FRAGMENTO DEL TEXTO

:::::

Miércoles de Ceniza

 
   Parece que agachar la cabeza no está bien visto en nuestra sociedad. Es un gesto percibido como humillante, porque se confunde la humillación con la humildad. Sin embargo, este miércoles necesitamos inclinar la cabeza para recibir la ceniza. También nosotros participamos del mal y somos agentes difusores de sus virus malignos; todos en alguna ocasión hacemos lo contrario de lo que decimos, y dejamos de realizar bastante de lo que podríamos hacer en todos los órdenes: personal, familiar, social, comunitario, político… No es posible iniciar con provecho la Cuaresma sin humildad. Esta virtud olvidada nos hace conscientes de nuestras contradicciones y de la necesidad de achicar el “yo” para que quepa “Él”. Solo así podremos construir un “nosotros” solidario y abierto al otro. Caer en la cuenta de las propias miserias es un acto de realismo y, sobre todo, de sencillez evangélica.

:::::

DATOS DE ORIGEN
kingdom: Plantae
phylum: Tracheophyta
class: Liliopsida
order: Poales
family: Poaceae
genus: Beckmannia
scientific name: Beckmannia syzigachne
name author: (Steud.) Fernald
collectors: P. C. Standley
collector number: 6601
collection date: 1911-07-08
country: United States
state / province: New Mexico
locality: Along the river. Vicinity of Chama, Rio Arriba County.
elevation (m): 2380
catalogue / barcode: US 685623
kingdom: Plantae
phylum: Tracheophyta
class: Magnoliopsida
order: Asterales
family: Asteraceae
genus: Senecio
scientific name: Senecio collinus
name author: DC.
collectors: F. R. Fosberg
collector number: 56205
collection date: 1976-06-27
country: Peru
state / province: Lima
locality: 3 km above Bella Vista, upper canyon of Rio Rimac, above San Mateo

:::::

LISTA DE ACTIVIDADES
**A)** Traduzca al inglés la oración «No es posible iniciar con provecho la Cuaresma sin humildad.», tomada del texto sobre el Miércoles de Ceniza.
**B)** Prosiga el texto sobre el Miércoles de Ceniza a partir de su última oración.

RESPUESTAS POR ÍTEM
**A)** It is not possible to begin Lent fruitfully without humility.

**B)**
   Hoy nos toca ser humildes, reconocer nuestra fragilidad y, sobre todo, ponernos a tiro de la gracia y el cariño de lo Alto, que hacen posible lo que nuestra flaqueza no conseguirá jamás, por más que se empeñe. Nosotros inclinamos la cabeza para ser capaces de mirar más al fondo de nuestro corazón, más allá y más arriba. No se trata de auto-flagelarnos o de una insana culpabilización. Agachar la cabeza es para nosotros, este miércoles de ceniza, un acto de responsabilidad y de reconocimiento para convertirnos, volver a Cristo y abrirnos solidariamente a los demás.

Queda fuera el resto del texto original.